Que ce soit au niveau des développeurs ou du management au sein du studio, le développement semble avoir été chaotique.

Beaucoup de crunch !

Parmi tous les témoignages qu’a reçu Jason Schreier, un thème commun est très souvent revenu : le crunch. C’est une période où un studio oblige ses employés à faire un grand nombre d’heures supplémentaires. Bien que ce ne soit pas le seul jeu à être associé à ce phénomène qui devient récurrent, le studio semble en avoir abusé. Plusieurs développeurs témoignent d’une pratique étrange leur permettant de ne pas faire d’heures supplémentaires… mais elles seraient alors imposées à un autre. De ce fait, certains employés ont reçu des pressions de certains collaborateurs ou supérieurs pour travailler des heures en plus. On leur avait pourtant promis qu’il n’y aurait pas de crunch.

“There were times when I would crunch up to 13 hours a day — a little bit over that was my record probably — and I would do five days a week working like that,”

Adrian Jakubiak, ancien employé de CD PROJEKT RED, dit être resté au boulot plus de 13h par jour, et cela cinq fois par semaine. Il a aussi révélé que la direction répondait aux doutes des développeurs sur la faisabilité du jeu : “On finira par trouver un moyen”.

Jason Schreier précise dans son dernier article pour Bloomberg certains exemples qui montrent de réels problèmes de management au sein de l’entreprise. Par exemple, Adam Badowski, membre important du studio devenu directeur, a eu des disputes avec des employés très bien placés au sujet de la manière de créer le jeu, ce qui a provoqué des licenciements de grands noms de CD Projekt Red.

“Fans and journalists were wowed by Cyberpunk 2077’s ambition and scale. What they didn’t know was that the demo was almost entirely fake”

Le journaliste évoque également ce que nous étions nombreux à penser. A l’instar d’un certain Anthem, la démo de l’E3 2018 avait donc pour but d’impressionner les joueurs (ce qui a bien marché) mais ne correspondait en aucun point à l’état du jeu à ce moment précis. CD Projekt RED n’avait en effet pas codé les systèmes de gameplay cachés derrière cette démo.

Cependant, Adam Badowski a, par la suite, répondu à certaines des déclarations de Jason Schreier. C’est notamment le cas concernant cette fameuse démo qu’il refuse de présenter comme “fake” malgré les propos de certains employés. Selon lui, il est normal que des fonctionnalités présentées initialement ne soient finalement pas dans la version finale. Cela fait partie du processus créatif et s’avère plutôt courant lors d’un développement.

Une course contre la montre 

Par ailleurs, toujours selon la vingtaine de développeurs interrogés, le jeu semblait impossible à rendre à l’heure. Certains pensaient ainsi que la date du 16 avril 2020 était une blague alors qu’ils estimaient que le développement se terminerait en 2022. Sur ce point, Adam Badowski s’oppose à nouveau aux propos rapportés.
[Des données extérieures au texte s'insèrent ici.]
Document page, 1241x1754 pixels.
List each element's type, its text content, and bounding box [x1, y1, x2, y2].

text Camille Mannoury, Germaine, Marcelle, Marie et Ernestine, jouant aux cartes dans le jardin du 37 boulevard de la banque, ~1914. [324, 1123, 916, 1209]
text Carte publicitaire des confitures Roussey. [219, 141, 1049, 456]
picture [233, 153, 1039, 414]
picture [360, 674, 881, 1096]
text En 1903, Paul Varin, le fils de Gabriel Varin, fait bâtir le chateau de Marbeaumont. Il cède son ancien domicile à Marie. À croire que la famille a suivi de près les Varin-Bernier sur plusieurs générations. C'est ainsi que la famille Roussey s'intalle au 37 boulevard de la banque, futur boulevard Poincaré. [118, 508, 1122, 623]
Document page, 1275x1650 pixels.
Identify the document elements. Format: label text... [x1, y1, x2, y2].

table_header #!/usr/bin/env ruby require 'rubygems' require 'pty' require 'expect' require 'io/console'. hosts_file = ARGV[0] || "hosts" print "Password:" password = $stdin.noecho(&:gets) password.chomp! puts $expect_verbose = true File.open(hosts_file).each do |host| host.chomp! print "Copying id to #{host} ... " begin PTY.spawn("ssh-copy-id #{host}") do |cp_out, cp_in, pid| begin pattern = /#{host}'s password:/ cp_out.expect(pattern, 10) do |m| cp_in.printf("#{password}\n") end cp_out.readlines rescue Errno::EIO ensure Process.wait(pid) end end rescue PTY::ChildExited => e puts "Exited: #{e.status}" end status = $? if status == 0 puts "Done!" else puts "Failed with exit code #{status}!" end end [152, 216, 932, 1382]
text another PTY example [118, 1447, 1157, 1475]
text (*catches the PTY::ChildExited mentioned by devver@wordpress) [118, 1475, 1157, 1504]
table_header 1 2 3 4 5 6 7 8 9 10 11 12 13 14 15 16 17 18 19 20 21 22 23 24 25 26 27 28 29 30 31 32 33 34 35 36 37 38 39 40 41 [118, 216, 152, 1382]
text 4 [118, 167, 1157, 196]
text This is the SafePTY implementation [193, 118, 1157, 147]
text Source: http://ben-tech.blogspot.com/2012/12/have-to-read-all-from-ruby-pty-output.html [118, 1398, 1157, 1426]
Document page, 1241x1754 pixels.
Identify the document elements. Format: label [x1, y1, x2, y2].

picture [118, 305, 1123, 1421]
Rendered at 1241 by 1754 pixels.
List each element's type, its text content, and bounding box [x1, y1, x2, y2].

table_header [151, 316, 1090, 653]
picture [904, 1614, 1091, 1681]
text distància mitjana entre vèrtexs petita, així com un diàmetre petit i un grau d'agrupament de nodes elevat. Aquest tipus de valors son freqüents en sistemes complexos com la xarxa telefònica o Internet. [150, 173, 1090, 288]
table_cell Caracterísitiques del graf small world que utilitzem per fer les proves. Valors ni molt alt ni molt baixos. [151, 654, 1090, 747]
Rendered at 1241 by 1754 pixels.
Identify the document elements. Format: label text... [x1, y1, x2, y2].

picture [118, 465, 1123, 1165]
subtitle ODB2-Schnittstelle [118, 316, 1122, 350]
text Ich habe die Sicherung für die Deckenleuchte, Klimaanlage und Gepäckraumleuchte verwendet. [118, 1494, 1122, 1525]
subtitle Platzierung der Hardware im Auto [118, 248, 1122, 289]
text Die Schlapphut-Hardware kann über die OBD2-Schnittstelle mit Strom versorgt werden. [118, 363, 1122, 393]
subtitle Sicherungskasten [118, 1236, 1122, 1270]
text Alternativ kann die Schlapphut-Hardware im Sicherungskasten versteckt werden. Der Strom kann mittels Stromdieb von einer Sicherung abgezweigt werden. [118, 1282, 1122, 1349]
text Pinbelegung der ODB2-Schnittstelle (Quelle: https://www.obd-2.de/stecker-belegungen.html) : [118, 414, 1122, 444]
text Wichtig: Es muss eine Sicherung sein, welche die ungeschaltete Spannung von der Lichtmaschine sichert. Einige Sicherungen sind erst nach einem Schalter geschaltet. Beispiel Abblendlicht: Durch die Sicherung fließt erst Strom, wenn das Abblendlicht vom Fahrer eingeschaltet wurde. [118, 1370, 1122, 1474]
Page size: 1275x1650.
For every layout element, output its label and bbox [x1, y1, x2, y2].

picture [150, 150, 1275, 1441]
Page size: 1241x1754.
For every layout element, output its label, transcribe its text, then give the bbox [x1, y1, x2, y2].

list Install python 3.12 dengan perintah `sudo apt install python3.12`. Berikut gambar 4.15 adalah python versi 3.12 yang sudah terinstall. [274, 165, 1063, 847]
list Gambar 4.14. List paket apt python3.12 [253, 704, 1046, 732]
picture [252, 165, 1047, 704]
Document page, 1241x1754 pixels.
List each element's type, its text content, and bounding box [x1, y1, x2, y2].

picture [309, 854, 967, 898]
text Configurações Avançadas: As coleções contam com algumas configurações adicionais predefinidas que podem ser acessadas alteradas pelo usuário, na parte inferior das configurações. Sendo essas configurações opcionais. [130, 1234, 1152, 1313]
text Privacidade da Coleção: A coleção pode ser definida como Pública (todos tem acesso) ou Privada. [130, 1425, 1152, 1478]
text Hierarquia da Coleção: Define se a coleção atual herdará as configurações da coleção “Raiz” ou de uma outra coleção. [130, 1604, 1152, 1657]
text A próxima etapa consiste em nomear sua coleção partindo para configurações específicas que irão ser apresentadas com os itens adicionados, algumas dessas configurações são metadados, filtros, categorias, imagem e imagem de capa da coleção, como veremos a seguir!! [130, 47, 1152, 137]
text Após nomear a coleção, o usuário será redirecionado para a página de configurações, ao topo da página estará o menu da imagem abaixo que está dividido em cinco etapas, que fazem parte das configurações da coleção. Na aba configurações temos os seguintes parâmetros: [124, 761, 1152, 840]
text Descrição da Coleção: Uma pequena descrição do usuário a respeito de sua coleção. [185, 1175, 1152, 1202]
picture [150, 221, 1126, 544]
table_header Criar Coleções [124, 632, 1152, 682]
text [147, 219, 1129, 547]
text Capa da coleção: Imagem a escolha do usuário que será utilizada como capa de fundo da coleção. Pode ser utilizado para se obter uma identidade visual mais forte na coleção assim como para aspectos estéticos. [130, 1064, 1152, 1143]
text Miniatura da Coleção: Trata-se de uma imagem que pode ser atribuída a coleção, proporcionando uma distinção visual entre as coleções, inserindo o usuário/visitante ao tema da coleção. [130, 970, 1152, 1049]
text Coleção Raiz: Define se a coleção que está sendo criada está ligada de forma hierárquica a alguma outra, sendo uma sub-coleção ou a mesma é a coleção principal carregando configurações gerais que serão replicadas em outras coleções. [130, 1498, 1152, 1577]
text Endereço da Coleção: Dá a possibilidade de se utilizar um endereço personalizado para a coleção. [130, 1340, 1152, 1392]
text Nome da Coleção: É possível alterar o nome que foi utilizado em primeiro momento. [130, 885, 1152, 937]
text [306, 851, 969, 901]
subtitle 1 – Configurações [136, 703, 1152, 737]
Pour l’emblématique figure du studio, l’échantillon de personnes interviewées par Jason Schreier (environ 20 personnes) est insuffisant pour être représentatif. Avec environ 500 salariés impliqués dans le développement de Cyberpunk, sans compter les “extras”, les affirmations de Bloomberg se basent ainsi sur moins de 5% des actifs. C’est peu, trop peu pour Adam Badowski qui précise d’ailleurs que le studio a œuvré pour réduire les temps de développement.

Conscient du retard que prenait Cyberpunk 2077, CD Projekt Red a supprimé certaines fonctionnalités et réduit la taille de Night City. L’objectif était manifestement de soulager les équipes et leur permettre de terminer le développement dans les délais impartis. Mais, à en croire l’article de Bloomberg, cela n’était pas suffisamment, notamment à cause de la taille des équipes tout simplement pas assez volumineuse pour un jeu aussi ambitieux.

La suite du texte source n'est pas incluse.